A entrevista de Cavaco.

Deu-me vontade de emitir este post logo que ouvi a notícia, mas aguardei para ver se estaria a ouvir ainda ensonado. Estamos numa altura da campanha em que cada candidato escolhe com critério as suas intervenções. A entrevista de Cavaco não saíu agora por acaso, o candidato não disse aquela por engano e os apoiantes de Cavaco esperam isto mesmo dele, trata-se de começar a tempo a definir as coisas, e quanto mais depressa se assumir a revanche menos custa a admiti-la, talvez isto seja mesmo um teste ás sondagens, acresce que a posse e a direcção dos media não se importa nada com este tipo de visão sobre o exercício dos poderes presidenciais, e, ou nosso povo arregaça as mangas ou teremos desta vez um caso bicudo na nossa democracia.

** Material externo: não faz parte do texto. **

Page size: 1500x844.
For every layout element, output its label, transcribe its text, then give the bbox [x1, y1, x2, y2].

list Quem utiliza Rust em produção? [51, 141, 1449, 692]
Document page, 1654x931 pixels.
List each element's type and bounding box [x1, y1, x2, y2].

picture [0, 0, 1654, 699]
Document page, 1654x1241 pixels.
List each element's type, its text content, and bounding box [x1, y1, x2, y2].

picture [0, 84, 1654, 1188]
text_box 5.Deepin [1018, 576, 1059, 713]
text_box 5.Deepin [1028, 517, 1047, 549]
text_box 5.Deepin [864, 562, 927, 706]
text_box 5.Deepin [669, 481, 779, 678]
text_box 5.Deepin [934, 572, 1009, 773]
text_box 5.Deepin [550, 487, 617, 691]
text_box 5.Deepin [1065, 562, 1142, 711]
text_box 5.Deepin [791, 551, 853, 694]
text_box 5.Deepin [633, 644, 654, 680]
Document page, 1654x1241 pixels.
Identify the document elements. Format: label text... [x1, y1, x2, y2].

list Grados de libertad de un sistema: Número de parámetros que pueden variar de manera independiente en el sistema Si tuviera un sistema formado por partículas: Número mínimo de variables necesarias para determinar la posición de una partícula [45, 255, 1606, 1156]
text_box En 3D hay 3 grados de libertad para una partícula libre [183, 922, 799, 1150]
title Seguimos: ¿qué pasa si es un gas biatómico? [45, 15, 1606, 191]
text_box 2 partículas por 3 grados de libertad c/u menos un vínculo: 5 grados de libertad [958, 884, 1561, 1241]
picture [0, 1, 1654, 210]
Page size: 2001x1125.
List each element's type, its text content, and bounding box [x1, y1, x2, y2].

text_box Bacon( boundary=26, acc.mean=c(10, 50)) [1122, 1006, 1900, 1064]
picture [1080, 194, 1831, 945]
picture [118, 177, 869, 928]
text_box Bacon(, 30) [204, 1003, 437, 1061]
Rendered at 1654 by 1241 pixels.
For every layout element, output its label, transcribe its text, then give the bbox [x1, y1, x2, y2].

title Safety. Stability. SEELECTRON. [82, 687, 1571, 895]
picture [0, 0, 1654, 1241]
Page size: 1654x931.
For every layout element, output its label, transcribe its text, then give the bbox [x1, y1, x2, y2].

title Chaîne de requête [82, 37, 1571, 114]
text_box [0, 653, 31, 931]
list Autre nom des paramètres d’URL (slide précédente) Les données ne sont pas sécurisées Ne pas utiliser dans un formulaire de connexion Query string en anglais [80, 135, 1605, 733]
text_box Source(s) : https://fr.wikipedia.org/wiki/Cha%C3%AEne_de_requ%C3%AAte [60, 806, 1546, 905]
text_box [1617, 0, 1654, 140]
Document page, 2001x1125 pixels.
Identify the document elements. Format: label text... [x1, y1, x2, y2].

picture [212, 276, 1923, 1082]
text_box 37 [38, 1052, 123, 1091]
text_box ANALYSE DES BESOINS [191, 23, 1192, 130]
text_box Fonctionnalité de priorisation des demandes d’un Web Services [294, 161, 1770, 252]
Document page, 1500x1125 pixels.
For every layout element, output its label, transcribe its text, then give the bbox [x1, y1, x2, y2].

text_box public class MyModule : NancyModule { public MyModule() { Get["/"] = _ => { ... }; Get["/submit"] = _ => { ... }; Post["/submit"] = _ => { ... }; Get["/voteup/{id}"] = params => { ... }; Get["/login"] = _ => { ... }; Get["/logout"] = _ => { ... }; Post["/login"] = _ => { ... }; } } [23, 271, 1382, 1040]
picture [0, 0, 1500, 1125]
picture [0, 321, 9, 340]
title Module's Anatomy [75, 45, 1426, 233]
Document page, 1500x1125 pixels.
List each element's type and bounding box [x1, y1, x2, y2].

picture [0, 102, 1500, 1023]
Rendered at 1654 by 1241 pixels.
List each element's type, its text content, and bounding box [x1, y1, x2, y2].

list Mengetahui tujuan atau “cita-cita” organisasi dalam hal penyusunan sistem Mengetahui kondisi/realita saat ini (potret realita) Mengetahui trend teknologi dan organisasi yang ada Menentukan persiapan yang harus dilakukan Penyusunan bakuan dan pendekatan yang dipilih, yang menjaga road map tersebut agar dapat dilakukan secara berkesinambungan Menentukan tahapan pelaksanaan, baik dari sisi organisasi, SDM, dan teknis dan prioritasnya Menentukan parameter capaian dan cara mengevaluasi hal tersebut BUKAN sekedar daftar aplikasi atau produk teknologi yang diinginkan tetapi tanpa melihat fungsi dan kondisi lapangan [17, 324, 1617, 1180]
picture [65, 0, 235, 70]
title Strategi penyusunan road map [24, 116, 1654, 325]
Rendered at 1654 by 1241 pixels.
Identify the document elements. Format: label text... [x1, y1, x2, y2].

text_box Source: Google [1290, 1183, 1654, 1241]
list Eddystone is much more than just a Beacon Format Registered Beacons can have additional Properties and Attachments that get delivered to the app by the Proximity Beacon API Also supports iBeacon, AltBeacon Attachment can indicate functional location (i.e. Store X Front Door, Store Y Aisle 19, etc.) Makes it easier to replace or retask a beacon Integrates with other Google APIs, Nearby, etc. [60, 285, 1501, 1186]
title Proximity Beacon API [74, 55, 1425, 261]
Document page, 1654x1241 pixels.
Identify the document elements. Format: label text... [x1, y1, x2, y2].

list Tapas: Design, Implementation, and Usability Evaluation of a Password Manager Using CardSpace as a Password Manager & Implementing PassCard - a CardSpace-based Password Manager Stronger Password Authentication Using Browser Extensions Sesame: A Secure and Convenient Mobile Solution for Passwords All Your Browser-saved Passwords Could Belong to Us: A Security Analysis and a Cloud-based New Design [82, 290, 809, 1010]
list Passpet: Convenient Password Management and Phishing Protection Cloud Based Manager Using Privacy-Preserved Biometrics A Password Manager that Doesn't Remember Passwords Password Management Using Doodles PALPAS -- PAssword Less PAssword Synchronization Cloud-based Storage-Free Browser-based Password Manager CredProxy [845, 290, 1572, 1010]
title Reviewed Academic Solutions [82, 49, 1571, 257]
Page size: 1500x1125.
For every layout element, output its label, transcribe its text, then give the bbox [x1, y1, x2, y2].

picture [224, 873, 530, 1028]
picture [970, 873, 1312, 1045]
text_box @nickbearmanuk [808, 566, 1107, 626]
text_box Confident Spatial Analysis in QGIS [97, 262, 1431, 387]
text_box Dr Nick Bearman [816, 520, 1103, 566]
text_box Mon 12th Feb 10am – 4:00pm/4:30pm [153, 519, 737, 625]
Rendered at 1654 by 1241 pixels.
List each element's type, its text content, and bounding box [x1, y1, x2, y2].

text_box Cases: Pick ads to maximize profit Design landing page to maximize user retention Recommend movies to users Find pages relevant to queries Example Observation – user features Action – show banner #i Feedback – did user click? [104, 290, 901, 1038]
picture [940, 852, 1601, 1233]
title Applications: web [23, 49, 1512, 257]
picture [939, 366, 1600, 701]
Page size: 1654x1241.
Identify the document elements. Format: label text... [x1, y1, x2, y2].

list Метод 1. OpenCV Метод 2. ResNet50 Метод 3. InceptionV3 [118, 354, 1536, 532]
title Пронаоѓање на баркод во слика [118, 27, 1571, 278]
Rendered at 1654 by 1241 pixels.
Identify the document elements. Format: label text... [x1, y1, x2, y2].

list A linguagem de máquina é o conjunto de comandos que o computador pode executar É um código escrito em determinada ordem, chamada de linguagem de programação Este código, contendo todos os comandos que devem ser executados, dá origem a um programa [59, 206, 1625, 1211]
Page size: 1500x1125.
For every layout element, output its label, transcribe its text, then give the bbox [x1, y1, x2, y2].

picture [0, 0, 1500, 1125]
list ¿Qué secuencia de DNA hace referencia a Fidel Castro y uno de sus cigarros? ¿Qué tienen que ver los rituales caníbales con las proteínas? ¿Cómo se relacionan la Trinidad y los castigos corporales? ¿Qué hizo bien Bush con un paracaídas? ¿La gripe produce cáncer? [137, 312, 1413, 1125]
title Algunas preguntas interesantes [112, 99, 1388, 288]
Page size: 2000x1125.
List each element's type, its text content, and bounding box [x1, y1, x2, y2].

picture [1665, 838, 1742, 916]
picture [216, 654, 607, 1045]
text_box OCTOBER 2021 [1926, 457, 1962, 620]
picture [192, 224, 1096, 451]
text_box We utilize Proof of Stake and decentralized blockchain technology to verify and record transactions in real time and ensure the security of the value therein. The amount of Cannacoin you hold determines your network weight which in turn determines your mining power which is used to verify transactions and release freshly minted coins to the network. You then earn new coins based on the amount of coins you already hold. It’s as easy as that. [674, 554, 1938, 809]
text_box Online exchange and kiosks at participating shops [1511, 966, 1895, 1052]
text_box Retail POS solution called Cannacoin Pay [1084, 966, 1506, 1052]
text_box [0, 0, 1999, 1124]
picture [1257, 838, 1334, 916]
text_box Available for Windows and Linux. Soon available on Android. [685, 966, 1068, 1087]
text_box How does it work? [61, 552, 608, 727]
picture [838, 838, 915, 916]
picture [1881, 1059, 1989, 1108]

É que depois de tudo o que se disse sobre as “derivas” e as “tentações” é estranho, ou não, que o candidato enfie mesmo por esse caminho. É mais ou menos como abrir o caminho à força: - a partir de agora sabem que as coisas são assim.


Mas pior, é que alguém vote para a Presidencia da República do seu país, uma pessoa que manifestando uma confrangedora falta de humildade perante o conhecimento, e uma enorme arrogância intelectual e científica, consiga dizer que: raramente tem dúvidas e que nunca se engana.